Those kids have no idea what they’re in for.
Hub decides to teach them a few things, and in response to the teen’s provocation and impertinent question, “Who do you think you are?” he grabs the threatening teen by the throat (immobilizing him but not chocking him) and addresses him and the rest:
“I’m Hub McCann. I’ve fought in two World Wars and countless smaller ones on three continents. I led thousands of men into battle with everything from horses and swords to artillery and tanks. I’ve seen the headwaters of the Nile, and tribes of natives no white man had ever seen before. I’ve won and lost a dozen fortunes, killed many men, and loved only one woman with a passion a flea like you could never begin to understand. That’s who I am.”
The result is a great “bar fight” scene, if you will (the “old man” versus the four “greaser” teens), in which four young men get a bit of a schooling. Eventually, the humbled teens are taken back to Hub and Garth’s farm, where steaks are provided for their bruises, they are cleaned up and fed, and then they get Hub’s “What every boy needs to know about being a man” speech, with a new found respect and fondness showing in their faces.
Now, I don’t endorse “killing many men” nor “bar fights,” of course (you get that, right?), but that scene always gets to me.
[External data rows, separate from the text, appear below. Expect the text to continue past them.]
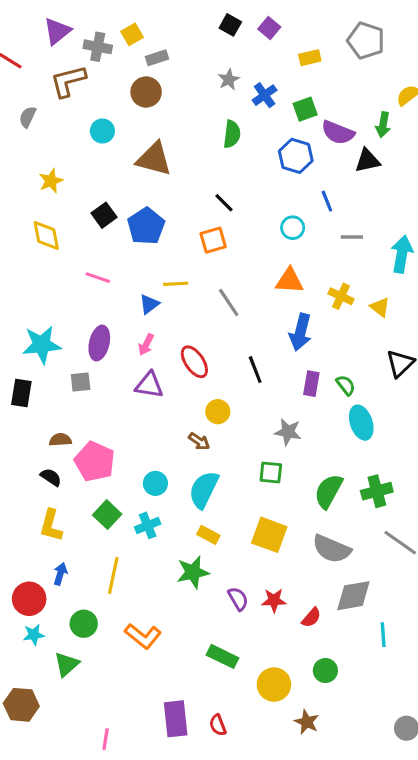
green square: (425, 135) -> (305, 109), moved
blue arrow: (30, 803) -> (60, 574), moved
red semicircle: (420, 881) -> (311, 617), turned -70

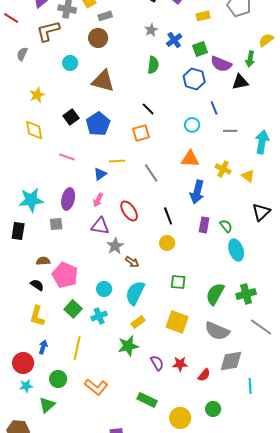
yellow circle: (218, 412) -> (167, 243), moved
gray star: (288, 432) -> (115, 246), moved, turned 30
yellow rectangle: (208, 535) -> (138, 322), turned -64

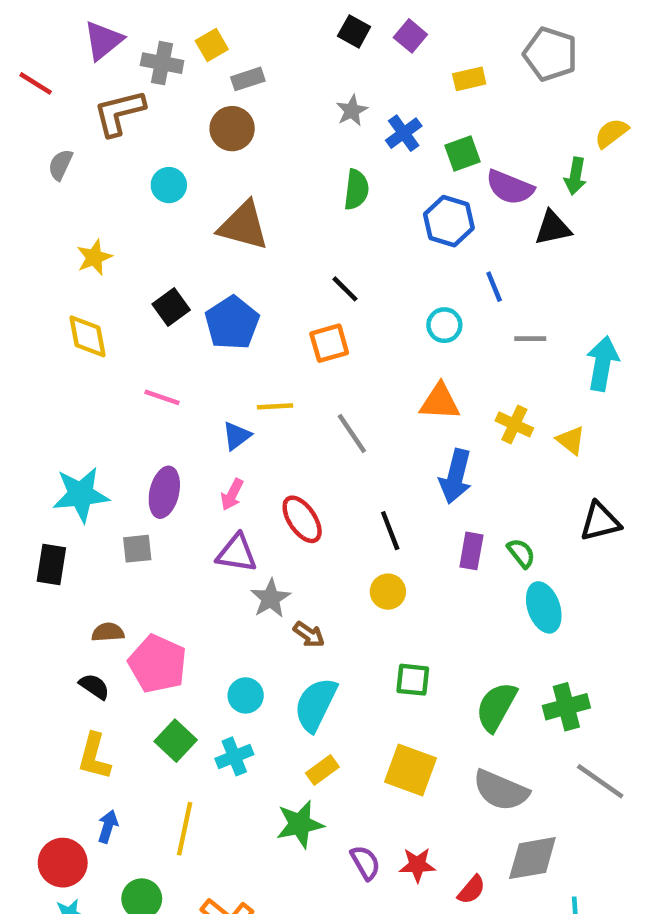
black triangle: (261, 212) -> (600, 522), turned 30

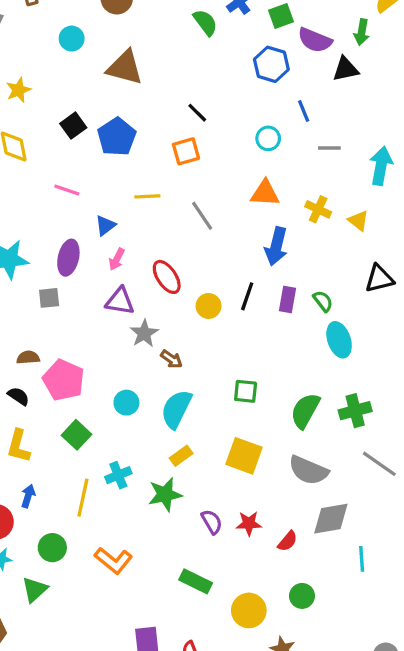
green semicircle: (356, 190) -> (205, 22), moved, turned -44
blue triangle: (237, 436) -> (105, 225), moved
black line: (390, 531) -> (247, 296), moved, turned 40
yellow circle: (388, 592) -> (209, 306), moved
cyan cross: (234, 756) -> (118, 475), moved

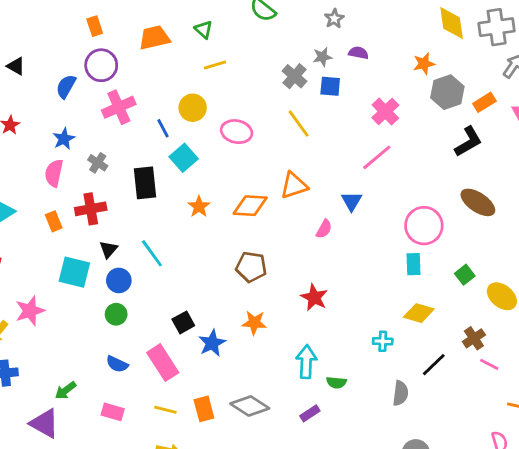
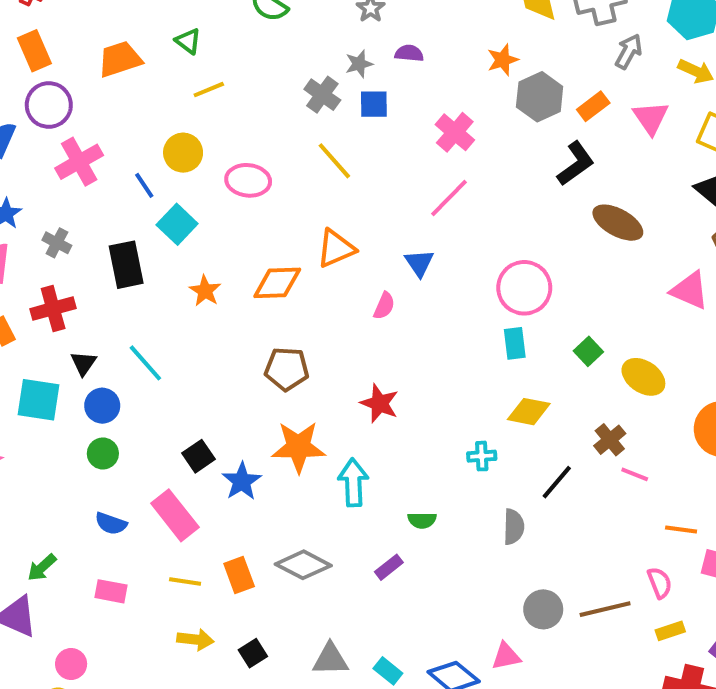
orange rectangle: (95, 26) -> (34, 51), size x1.4
brown ellipse: (478, 202) -> (618, 223), moved
orange star: (254, 323) -> (298, 447), size x1.5
cyan arrow: (306, 362) -> (353, 482), moved

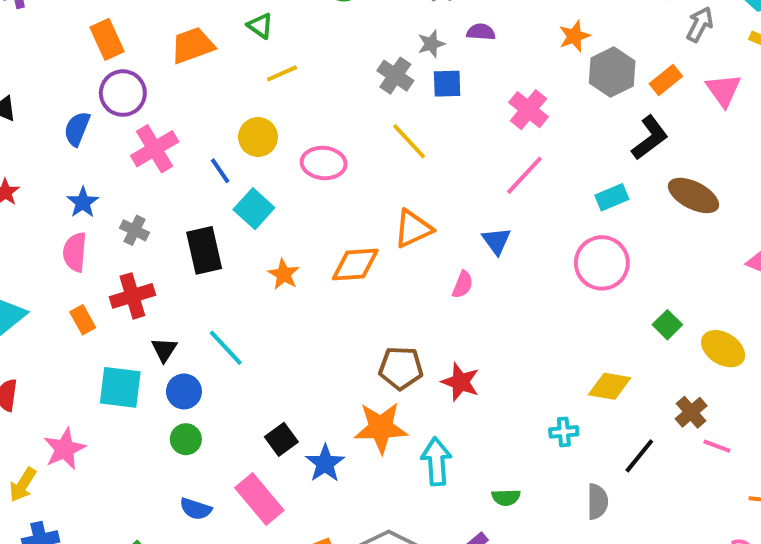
cyan rectangle: (515, 343) -> (612, 197), moved, turned 76
brown pentagon: (287, 369) -> (401, 368), moved

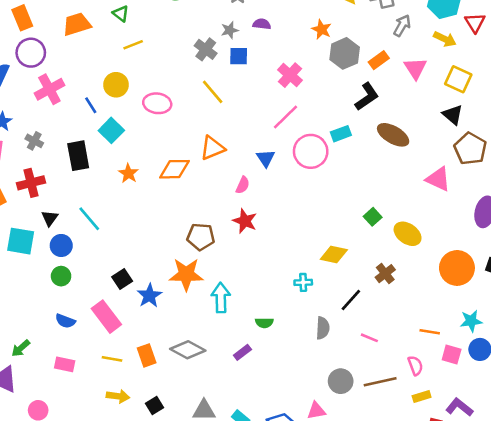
orange star: (574, 36) -> (321, 29), turned -30
pink circle: (602, 263) -> (311, 151), moved
red star: (460, 382) -> (245, 221), moved
pink line: (717, 446) -> (369, 338), moved

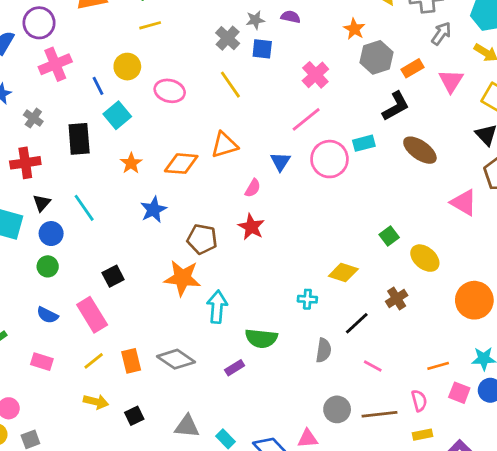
blue star: (149, 296) -> (154, 210), moved
green semicircle: (264, 323) -> (261, 338), size x1.6
orange line: (430, 332) -> (438, 366), turned -30
yellow line: (112, 359) -> (94, 361), turned -54

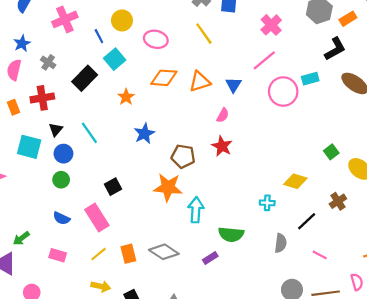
black rectangle: (79, 139) -> (85, 78), turned 50
blue triangle: (280, 162) -> (233, 85), moved
orange diamond: (181, 164) -> (164, 78), moved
I have talked to so many older individuals — in their 70s, 80s, and 90s — who have lived such rich lives that no one would ever know about unless they asked.
It’s so easy for younger people to get caught up in their own lives, interests, and concerns, that they often don’t consider taking the time to talk to the elderly person they know, perhaps sitting just a few feet away from them at services. (And when we’re talking about individuals of these ages, guys in their 40s like me count as “younger people”!) Like the teenage greasers in the movie, a young person’s life, experiences, and outlook are all often so much narrower than he or she fully comprehends, and those who have already lived full lives before we were even born not only deserve our respect, but also represent resources of a kind of depth and richness that would probably shock many of us.
God attaches respect and honor given to the elderly directly to respect and honor given to Him:
“You shall rise before the gray headed and honor the presence of an old man, and fear your God: I am the LORD.” — Lev. 19:32
That scene and Hub McCann’s words always remind me of that.